Meeting real-life requirements from an engineering and research standpoint can be overwhelming, but Dr. Anim-Mensah, now 41, says he chooses a simple approach to his problem-solving, one that applies “basic concepts in looking at ways to do things differently, effectively and efficiently,” while keeping the users of the end-products in mind.
“One must have the ability to combine both laboratory and field work, interact with consumers on how our products are meeting their needs and concerns, and use this information to innovate to go beyond consumers’ needs,” he says.

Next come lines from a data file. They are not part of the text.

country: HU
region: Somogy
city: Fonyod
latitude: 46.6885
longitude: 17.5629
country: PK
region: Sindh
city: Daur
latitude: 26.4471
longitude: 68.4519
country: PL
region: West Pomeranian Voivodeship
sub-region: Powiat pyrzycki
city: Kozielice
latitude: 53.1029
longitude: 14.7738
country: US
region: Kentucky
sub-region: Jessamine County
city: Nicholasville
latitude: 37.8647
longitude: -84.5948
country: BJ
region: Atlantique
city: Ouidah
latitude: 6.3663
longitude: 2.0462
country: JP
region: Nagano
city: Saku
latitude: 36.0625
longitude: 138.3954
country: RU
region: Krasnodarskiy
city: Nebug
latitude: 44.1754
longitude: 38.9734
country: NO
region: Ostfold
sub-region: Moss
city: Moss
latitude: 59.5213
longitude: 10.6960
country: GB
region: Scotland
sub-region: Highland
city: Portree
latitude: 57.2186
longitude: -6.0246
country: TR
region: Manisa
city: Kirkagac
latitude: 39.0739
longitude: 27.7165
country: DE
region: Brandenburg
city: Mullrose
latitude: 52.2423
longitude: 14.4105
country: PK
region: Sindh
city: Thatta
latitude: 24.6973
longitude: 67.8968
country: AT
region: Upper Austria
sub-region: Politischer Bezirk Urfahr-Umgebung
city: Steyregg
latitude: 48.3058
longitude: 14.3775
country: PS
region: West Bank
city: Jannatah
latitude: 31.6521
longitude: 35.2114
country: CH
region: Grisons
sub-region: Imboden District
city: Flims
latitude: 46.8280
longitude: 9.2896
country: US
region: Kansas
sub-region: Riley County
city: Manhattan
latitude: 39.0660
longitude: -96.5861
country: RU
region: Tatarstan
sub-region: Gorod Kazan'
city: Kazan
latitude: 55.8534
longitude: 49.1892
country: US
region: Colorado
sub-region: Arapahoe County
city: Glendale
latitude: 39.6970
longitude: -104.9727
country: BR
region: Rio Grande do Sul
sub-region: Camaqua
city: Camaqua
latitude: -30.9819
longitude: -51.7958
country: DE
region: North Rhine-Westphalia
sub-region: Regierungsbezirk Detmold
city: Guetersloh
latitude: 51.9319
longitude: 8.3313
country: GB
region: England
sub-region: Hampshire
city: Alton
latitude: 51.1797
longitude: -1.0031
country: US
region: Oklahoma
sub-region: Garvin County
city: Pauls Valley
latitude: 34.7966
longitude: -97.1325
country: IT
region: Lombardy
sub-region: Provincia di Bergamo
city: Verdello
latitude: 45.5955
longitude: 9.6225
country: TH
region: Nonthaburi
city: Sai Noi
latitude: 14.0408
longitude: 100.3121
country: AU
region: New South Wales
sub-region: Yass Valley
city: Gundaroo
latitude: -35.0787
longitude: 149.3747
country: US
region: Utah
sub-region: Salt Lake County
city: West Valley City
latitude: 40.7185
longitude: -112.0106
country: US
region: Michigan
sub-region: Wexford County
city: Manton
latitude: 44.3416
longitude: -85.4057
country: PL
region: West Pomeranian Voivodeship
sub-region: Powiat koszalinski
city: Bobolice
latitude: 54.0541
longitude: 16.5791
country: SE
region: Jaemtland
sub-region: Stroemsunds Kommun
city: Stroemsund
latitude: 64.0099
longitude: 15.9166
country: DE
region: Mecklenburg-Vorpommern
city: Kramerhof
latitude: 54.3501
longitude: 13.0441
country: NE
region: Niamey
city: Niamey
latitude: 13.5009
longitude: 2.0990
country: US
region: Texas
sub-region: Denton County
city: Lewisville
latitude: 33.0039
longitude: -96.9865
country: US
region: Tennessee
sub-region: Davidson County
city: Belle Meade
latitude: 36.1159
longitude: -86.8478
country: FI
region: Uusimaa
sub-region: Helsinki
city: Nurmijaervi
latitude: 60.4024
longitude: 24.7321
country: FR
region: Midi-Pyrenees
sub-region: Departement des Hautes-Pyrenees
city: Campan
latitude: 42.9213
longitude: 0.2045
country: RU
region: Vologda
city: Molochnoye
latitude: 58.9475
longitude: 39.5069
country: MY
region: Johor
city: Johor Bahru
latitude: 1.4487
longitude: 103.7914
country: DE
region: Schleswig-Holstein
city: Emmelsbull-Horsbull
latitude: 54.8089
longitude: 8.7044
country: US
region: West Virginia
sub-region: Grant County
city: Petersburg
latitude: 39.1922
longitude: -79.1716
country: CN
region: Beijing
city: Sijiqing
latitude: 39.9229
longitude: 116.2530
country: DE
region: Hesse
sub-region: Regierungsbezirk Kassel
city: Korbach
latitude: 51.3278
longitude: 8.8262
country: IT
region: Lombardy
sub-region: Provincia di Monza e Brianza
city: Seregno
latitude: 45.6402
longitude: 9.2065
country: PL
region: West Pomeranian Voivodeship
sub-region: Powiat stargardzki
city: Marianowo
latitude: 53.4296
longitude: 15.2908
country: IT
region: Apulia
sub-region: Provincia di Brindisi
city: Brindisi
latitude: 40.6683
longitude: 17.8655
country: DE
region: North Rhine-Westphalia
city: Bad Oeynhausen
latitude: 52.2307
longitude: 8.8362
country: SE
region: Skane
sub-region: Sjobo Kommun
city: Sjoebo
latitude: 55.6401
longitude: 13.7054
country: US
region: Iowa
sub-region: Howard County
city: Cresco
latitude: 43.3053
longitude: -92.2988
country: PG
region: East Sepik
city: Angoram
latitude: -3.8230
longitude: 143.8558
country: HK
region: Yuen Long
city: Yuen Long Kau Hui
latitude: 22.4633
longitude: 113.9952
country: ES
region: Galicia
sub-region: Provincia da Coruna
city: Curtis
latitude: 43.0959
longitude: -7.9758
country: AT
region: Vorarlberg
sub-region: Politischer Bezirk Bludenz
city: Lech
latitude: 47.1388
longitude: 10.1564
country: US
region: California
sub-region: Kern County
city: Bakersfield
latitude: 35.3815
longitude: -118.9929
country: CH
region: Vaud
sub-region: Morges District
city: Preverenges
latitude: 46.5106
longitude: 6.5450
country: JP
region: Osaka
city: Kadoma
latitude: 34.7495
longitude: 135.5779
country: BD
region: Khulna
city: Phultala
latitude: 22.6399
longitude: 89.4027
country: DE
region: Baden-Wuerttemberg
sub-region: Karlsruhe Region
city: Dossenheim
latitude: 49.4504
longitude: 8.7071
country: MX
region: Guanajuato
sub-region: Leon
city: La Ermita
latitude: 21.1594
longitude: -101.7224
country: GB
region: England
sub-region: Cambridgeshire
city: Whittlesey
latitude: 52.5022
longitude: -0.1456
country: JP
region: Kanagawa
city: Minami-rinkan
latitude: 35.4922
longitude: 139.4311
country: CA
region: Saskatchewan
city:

His colleague Wayne (Wen-Feng) Liu, Ph.D., a team leader at the ITW Tech Center, says, “Alex is aggressive and ambitious.” A former colleague, Sailesh Athreya, Ph.D., Advanced Technology Strategy lead at Honeywell Aerospace, says Dr. Anim-Mensah is a great role model for all young engineers because of his “systematic perseverance: going with an open mind to complex issues with many unknowns.” He adds that Dr. Anim-Mensah also excels in presentations. “Insights were a breeze to draw, from the way Alex presented. His style of breaking complex concepts down in his presentations with supporting information does the talking for him.”
As he continues his career, Dr. Anim-Mensah looks forward to positively impacting the community, by solving existing and emerging problems and being a mentor for young engineers and scientists, while continuing a successful career at ITW.